Aussi, le positionnement de Salt Lake City entre 2030 et 2034 a permis de garantir aux yeux du CIO un Futur Hôte, le temps nécessaire pour l’institution olympique de voir émerger de nouvelles candidatures au cours des mois passés.
De fait, l’arrivée de Stockholm, puis l’intérêt mentionné par la Suisse en direction d’une édition à venir des Jeux d’hiver, et enfin l’expression des Alpes françaises affirmée durant l’été écoulé ont certainement rassuré le CIO qui, fin 2022, avait fait le choix de renverser la table d’un processus clairement dans l’impasse.
Pour la candidature américaine, ces intérêts exprimés en provenance du “Vieux Continent” ont dès lors sécurisé une attribution des Jeux rendue désormais inévitable pour 2034 – sauf improbable retournement de situation – tout en permettant à ladite candidature de s’assurer une marge de manœuvre plus confortable dans l’optique de la mise en œuvre de la campagne de marketing liée aux Jeux.
Car la seule faiblesse de taille qui pouvait contraindre Salt Lake City résidait finalement dans le fait que 2030 aurait été une édition des Jeux trop proche de celle de Los Angeles 2028. En filigrane, les porteurs de la candidature et les dirigeants de l’USOPC voyaient alors le risque de revenus moins conséquents quant à l’activation des partenariats.
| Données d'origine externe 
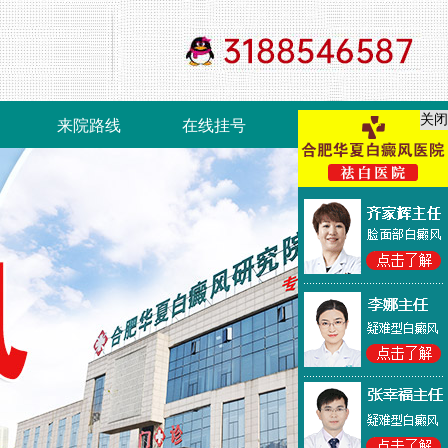
关闭
来院路线
在线挂号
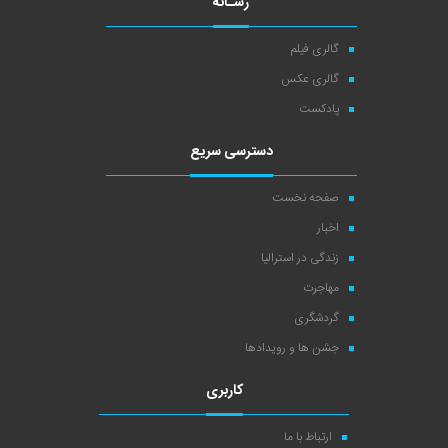
رسـانه
گالری فیلم
گالری عکس
پادکست
دسترسی سریع
صفحه نخست
اخبار
زندگی در استرالیا
مهاجرت
گردشگری
جشن ها و رویدادها
کاربری
ارتباط با ما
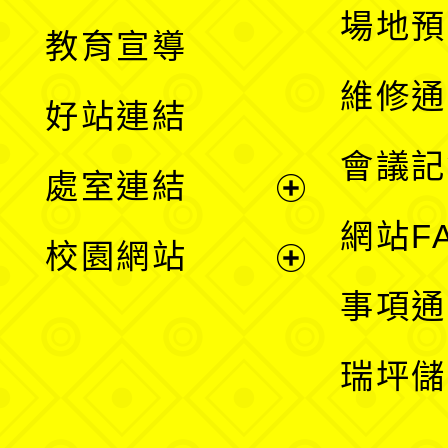
展
場地預
教育宣導
開
維修通
好站連結
選
會議記
處室連結
單
展
網站F
校園網站
開
展
事項通
選
開
瑞坪儲
單
選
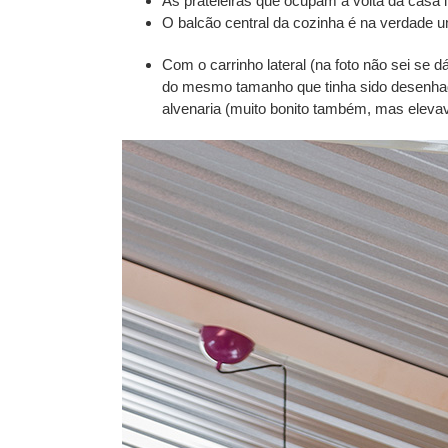
As prateleiras que ocupam a volta da casa i
O balcão central da cozinha é na verdade u
Com o carrinho lateral (na foto não sei se 
do mesmo tamanho que tinha sido desenhado e
alvenaria (muito bonito também, mas eleva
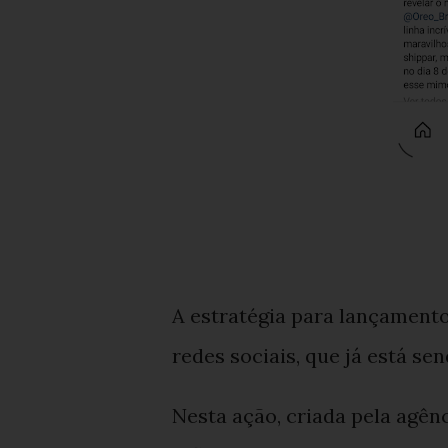
A estratégia para lançamento
redes sociais, que já está se
Nesta ação, criada pela agên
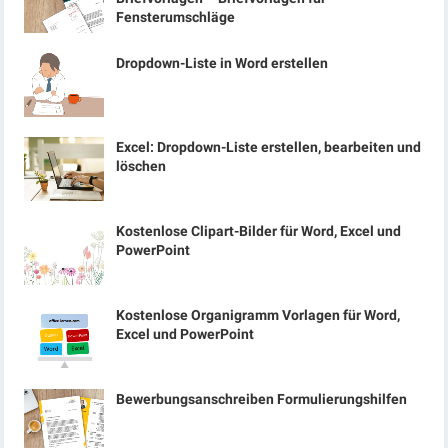
Fensterumschläge
Dropdown-Liste in Word erstellen
Excel: Dropdown-Liste erstellen, bearbeiten und
löschen
Kostenlose Clipart-Bilder für Word, Excel und
PowerPoint
Kostenlose Organigramm Vorlagen für Word,
Excel und PowerPoint
Bewerbungsanschreiben Formulierungshilfen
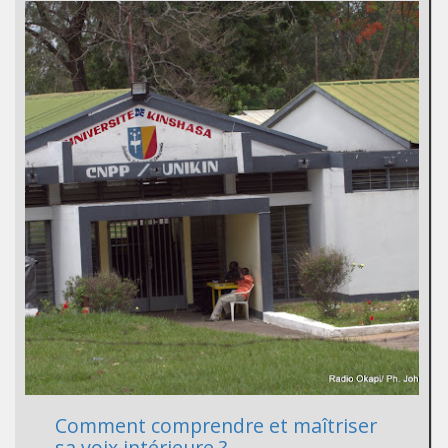
Comment comprendre et maîtriser
sa voix intérieure ?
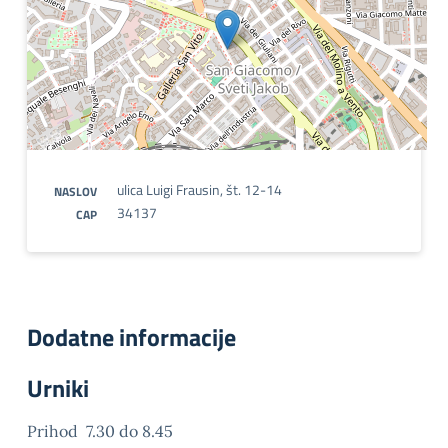
ulica Luigi Frausin, št. 12-14
NASLOV
34137
CAP
Dodatne informacije
Urniki
Prihod 7.30 do 8.45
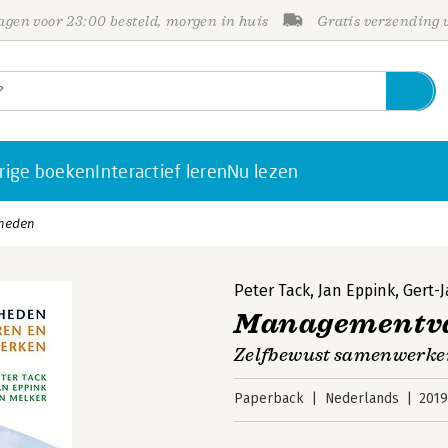
gen voor 23:00 besteld, morgen in huis
Gratis verzending
rige boeken
Interactief leren
Nu lezen
heden
Peter Tack
,
Jan Eppink
,
Gert-
Managementv
Zelfbewust samenwerke
Paperback
Nederlands
201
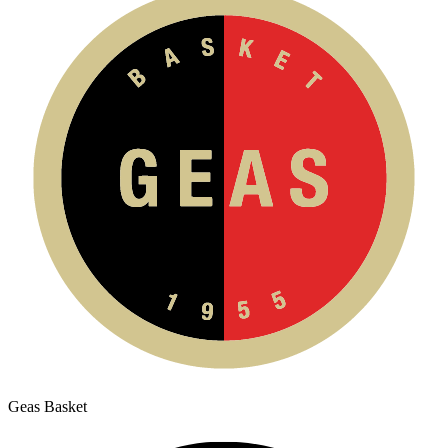
Geas Basket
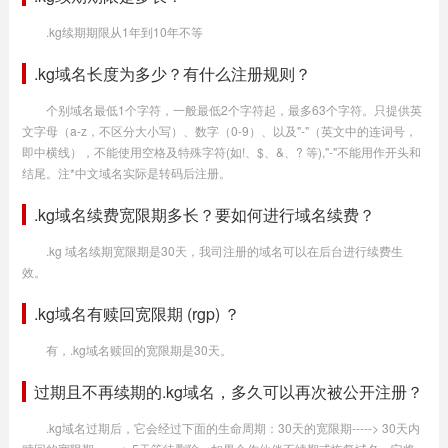
.kg续期期限从1年到10年不等
.kg域名长度为多少？有什么注册规则？
个别域名最低1个字符，一般最低2个字符起，最多63个字符。只提供英
文字母（a-z，不区分大小写）、数字（0-9）、以及"-"（英文中的连词号，
即中横线），不能使用空格及特殊字符(如!、$、&、? 等),"-"不能用作开头和
结尾。注*中文域名实际是转码后注册。
.kg域名续费宽限期多长？要如何进行域名续费？
.kg 域名续期宽限期是30天，我司注册的域名可以在后台进行续费生
效。
.kg域名有赎回宽限期 (rgp) ？
有，.kg域名赎回的宽限期是30天。
过期且不再续期的.kg域名，多久可以再次被公开注册？
.kg域名过期后，它会经过下面的生命周期：30天的宽限期-----> 30天内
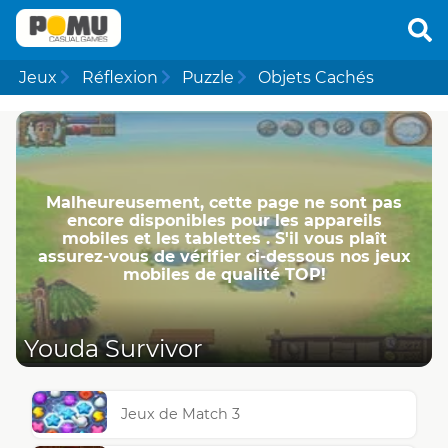
Jeux
Réflexion
Puzzle
Objets Cachés
Malheureusement, cette page ne ​​sont pas
encore disponibles pour les appareils
mobiles et les tablettes . S'il vous plaît
assurez-vous de vérifier ci-dessous nos jeux
mobiles de qualité TOP!
Youda Survivor
Jeux de Match 3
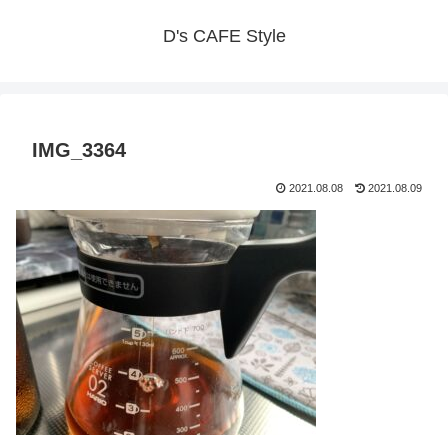
D's CAFE Style
IMG_3364
2021.08.08
2021.08.09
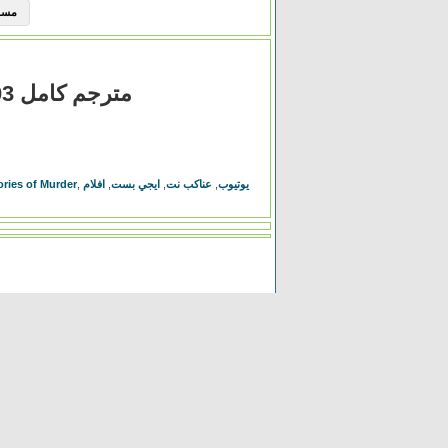
مسلسل Elite الموسم 
مشاهدة فيلم Memories of Murder 2003 مترجم كامل
يوتيوب
,
عناكب نت
,
ايجي بست
,
افلام
,
مشاهدة فيلم  of Murder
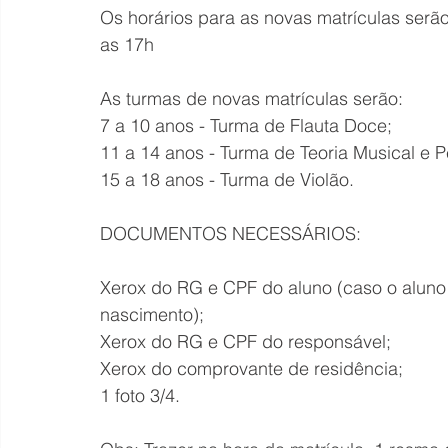
Os horários para as novas matrículas serã
as 17h
As turmas de novas matrículas serão:
7 a 10 anos - Turma de Flauta Doce;
11 a 14 anos - Turma de Teoria Musical e 
15 a 18 anos - Turma de Violão.
DOCUMENTOS NECESSÁRIOS:
Xerox do RG e CPF do aluno (caso o aluno 
nascimento);
Xerox do RG e CPF do responsável;
Xerox do comprovante de residência;
1 foto 3/4.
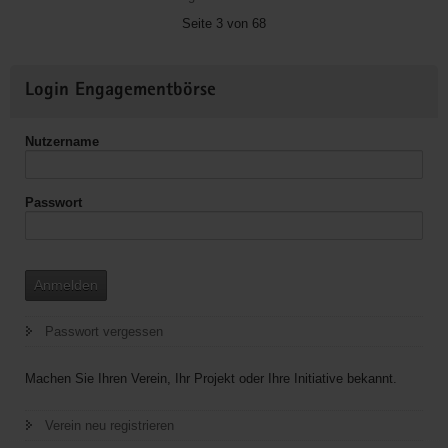
e.V.
Seite 3 von 68
Weitere
Login Engagementbörse
Informationen
Nutzername
Passwort
Anmelden
Passwort vergessen
Machen Sie Ihren Verein, Ihr Projekt oder Ihre Initiative bekannt.
Verein neu registrieren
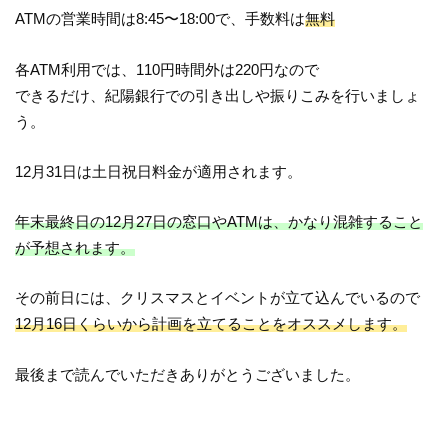
ATMの営業時間は8:45〜18:00で、手数料は
無料
各ATM利用では、110円時間外は220円なので
できるだけ、紀陽銀行での引き出しや振りこみを行いましょ
う。
12月31日は土日祝日料金が適用されます。
年末最終日の12月27日の窓口やATMは、かなり混雑すること
が予想されます。
その前日には、クリスマスとイベントが立て込んでいるので
12月16日くらいから計画を立てることをオススメします。
最後まで読んでいただきありがとうございました。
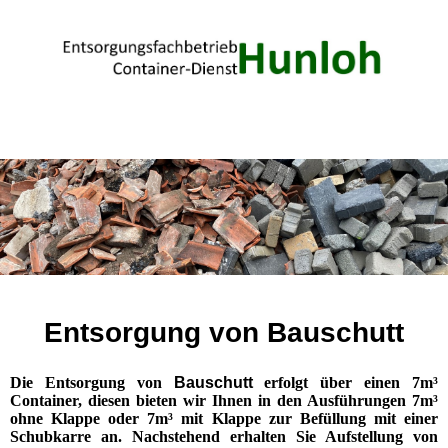
Entsorgung von Bauschutt
Die Entsorgung von
Bauschutt
erfolgt über einen 7m³
Container, diesen bieten wir Ihnen in den Ausführungen 7m³
ohne Klappe oder 7m³ mit Klappe zur Befüllung mit einer
Schubkarre an. Nachstehend erhalten Sie Aufstellung von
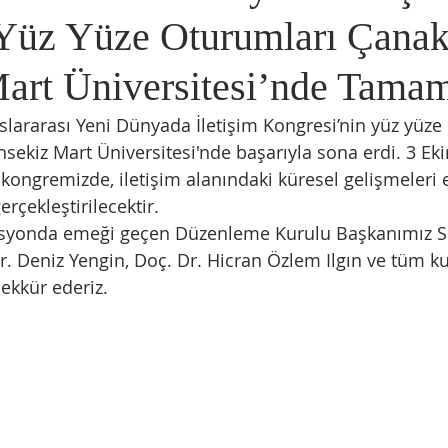
Yüz Yüze Oturumları Çanak
art Üniversitesi’nde Tama
slararası Yeni Dünyada İletişim Kongresi’nin yüz yüze 
ekiz Mart Üniversitesi'nde başarıyla sona erdi. 3 Eki
ongremizde, iletişim alanındaki küresel gelişmeleri e
rçekleştirilecektir.
syonda emeği geçen Düzenleme Kurulu Başkanımız Sa
Dr. Deniz Yengin, Doç. Dr. Hicran Özlem Ilgın ve tüm kur
şekkür ederiz.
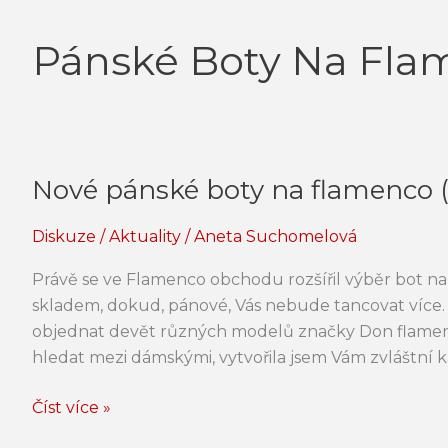
Pánské Boty Na Fla
Nové pánské boty na flamenco 
Nové
pánské
Diskuze
/
Aktuality
/
Aneta Suchomelová
boty
na
Právě se ve Flamenco obchodu rozšířil výběr bot n
flamenco
skladem, dokud, pánové, Vás nebude tancovat více. 
(Don
objednat devět různých modelů značky Don flamen
flamenco)
hledat mezi dámskými, vytvořila jsem Vám zvláštní k
Číst více »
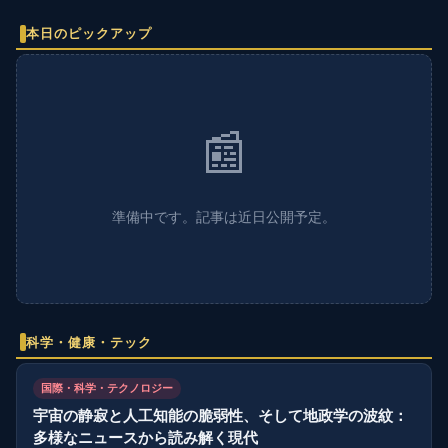
本日のピックアップ
📰
準備中です。記事は近日公開予定。
科学・健康・テック
国際・科学・テクノロジー
宇宙の静寂と人工知能の脆弱性、そして地政学の波紋：
多様なニュースから読み解く現代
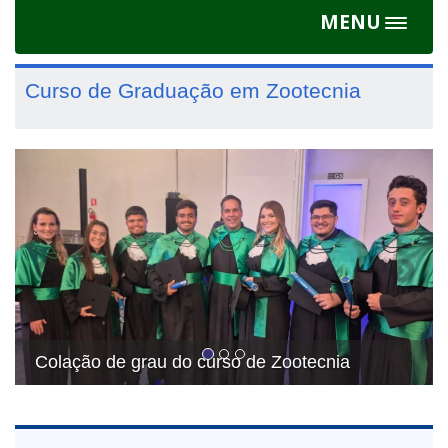
MENU
Toggle
navigat
Curso de Graduação em Zootecnia
Previous
Next
Colação de grau do curso de Zootecnia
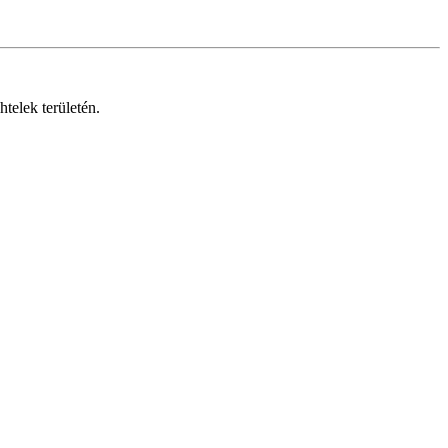
telek területén.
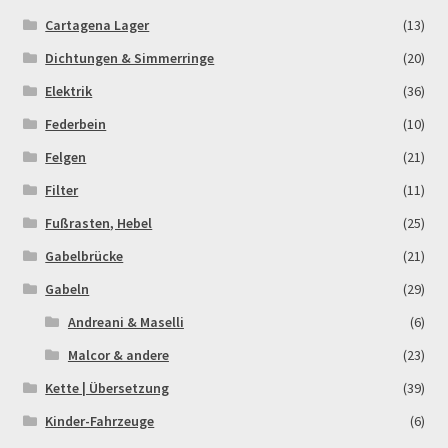
Cartagena Lager
(13)
Dichtungen & Simmerringe
(20)
Elektrik
(36)
Federbein
(10)
Felgen
(21)
Filter
(11)
Fußrasten, Hebel
(25)
Gabelbrücke
(21)
Gabeln
(29)
Andreani & Maselli
(6)
Malcor & andere
(23)
Kette | Übersetzung
(39)
Kinder-Fahrzeuge
(6)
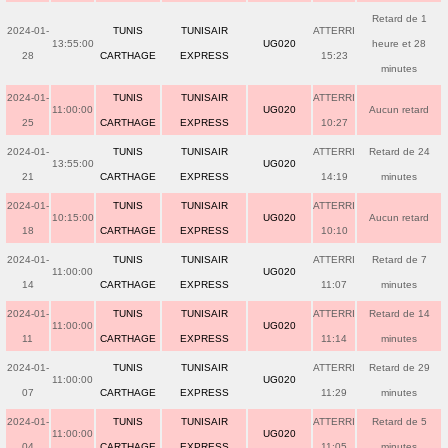
Retard de 1
2024-01-
TUNIS
TUNISAIR
ATTERRI
13:55:00
UG020
heure et 28
28
CARTHAGE
EXPRESS
15:23
minutes
2024-01-
TUNIS
TUNISAIR
ATTERRI
11:00:00
UG020
Aucun retard
25
CARTHAGE
EXPRESS
10:27
2024-01-
TUNIS
TUNISAIR
ATTERRI
Retard de 24
13:55:00
UG020
21
CARTHAGE
EXPRESS
14:19
minutes
2024-01-
TUNIS
TUNISAIR
ATTERRI
10:15:00
UG020
Aucun retard
18
CARTHAGE
EXPRESS
10:10
2024-01-
TUNIS
TUNISAIR
ATTERRI
Retard de 7
11:00:00
UG020
14
CARTHAGE
EXPRESS
11:07
minutes
2024-01-
TUNIS
TUNISAIR
ATTERRI
Retard de 14
11:00:00
UG020
11
CARTHAGE
EXPRESS
11:14
minutes
2024-01-
TUNIS
TUNISAIR
ATTERRI
Retard de 29
11:00:00
UG020
07
CARTHAGE
EXPRESS
11:29
minutes
2024-01-
TUNIS
TUNISAIR
ATTERRI
Retard de 5
11:00:00
UG020
04
CARTHAGE
EXPRESS
11:05
minutes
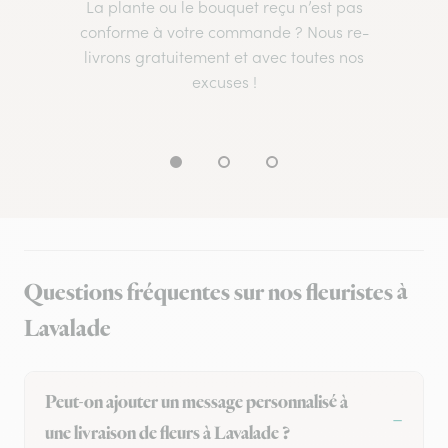
La plante ou le bouquet reçu n’est pas
conforme à votre commande ? Nous re-
livrons gratuitement et avec toutes nos
excuses !
Questions fréquentes sur nos fleuristes à
Lavalade
Peut-on ajouter un message personnalisé à
une livraison de fleurs à Lavalade ?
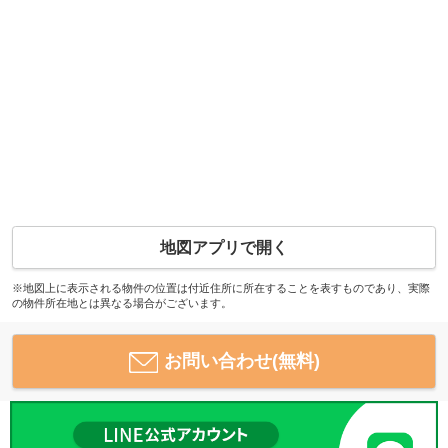
地図アプリで開く
※地図上に表示される物件の位置は付近住所に所在することを表すものであり、実際
の物件所在地とは異なる場合がございます。
お問い合わせ(無料)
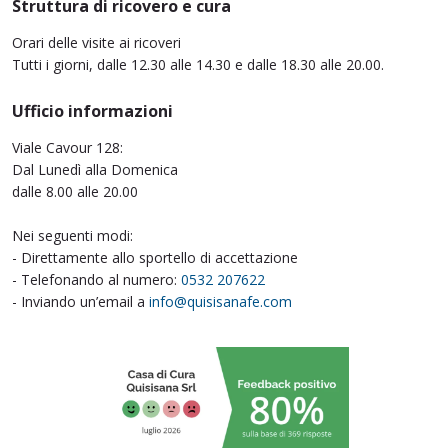
Struttura di ricovero e cura
Orari delle visite ai ricoveri
Tutti i giorni, dalle 12.30 alle 14.30 e dalle 18.30 alle 20.00.
Ufficio informazioni
Viale Cavour 128:
Dal Lunedì alla Domenica
dalle 8.00 alle 20.00
Nei seguenti modi:
- Direttamente allo sportello di accettazione
- Telefonando al numero:
0532 207622
- Inviando un’email a
info@quisisanafe.com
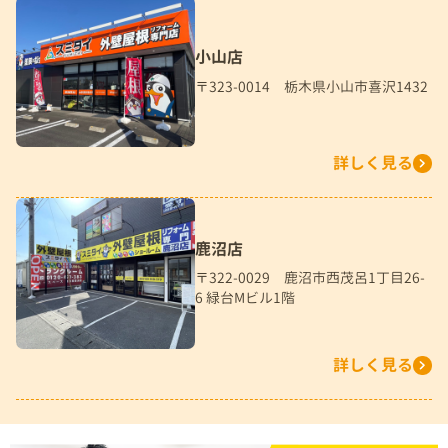
小山店
〒323-0014 栃木県小山市喜沢1432
詳しく見る
鹿沼店
〒322-0029 鹿沼市西茂呂1丁目26-
6 緑台Mビル1階
詳しく見る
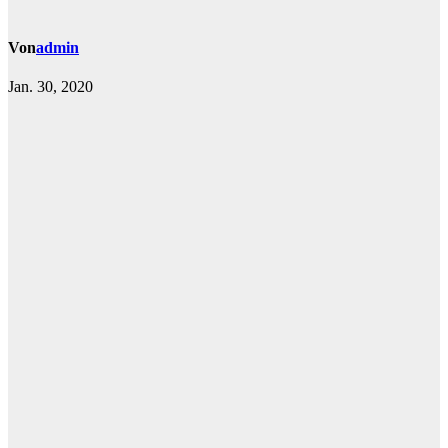
Von
admin
Jan. 30, 2020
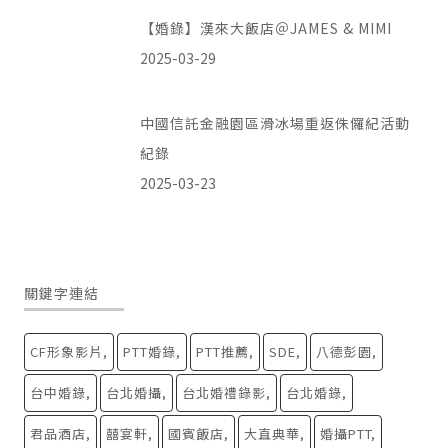
【婚錄】漢來大飯店＠JAMES & MIMI
2025-03-29
中國信託金融園區滑冰場重返侏儸紀活動
紀錄
2025-03-23
關鍵字連結
CF形象影片
PTT婚錄
PTT推薦
SDE
八德彭園
台中婚錄
台北婚攝
台北婚禮錄影
台北婚錄
君品酒店
囍宴軒
國賓飯店
大直典華
婚攝PTT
Cet idéal alignement des planètes en direction de 2034, conjugué au soutien institutionnel transpartisan, à l’appui populaire caracolant au-dessus des 80%, et à la promesse d’une réutilisation optimale des infrastructures héritées des JO 2002, portent aujourd’hui Salt Lake City devant la porte grande ouverte du CIO.
D’ici fin octobre, Salt Lake City soumettra son projet à la Commission de Futur Hôte des Jeux d’hiver. Il en sera de même pour les candidates déclarées pour 2030.
Ladite Commission devrait ensuite recommander un ou plusieurs candidats à la Commission Exécutive du CIO pour activer la phase dite de dialogue ciblé. L’organe exécutif du CIO se réunira pour sa part du 28 novembre au 1er décembre 2023 inclus à Paris.
Sauf si une candidature venait à se positionner sur 2034 dans cet intervalle resserré, Salt Lake City devrait en conséquence être seule en piste, laissant la Suède, la Suisse et la France se faire concurrence pour 2030 avant une élection formelle de la Session du CIO attendue dans le courant de l’année 2024.
Cette répartition est renforcée par le fait que le retrait engagé cette semaine par Sapporo amène à considérer que le temps sera compté pour espérer la formulation concrète d’une offre pour 2034 de la part de Sapporo qui se dirige par conséquent davantage vers 2038.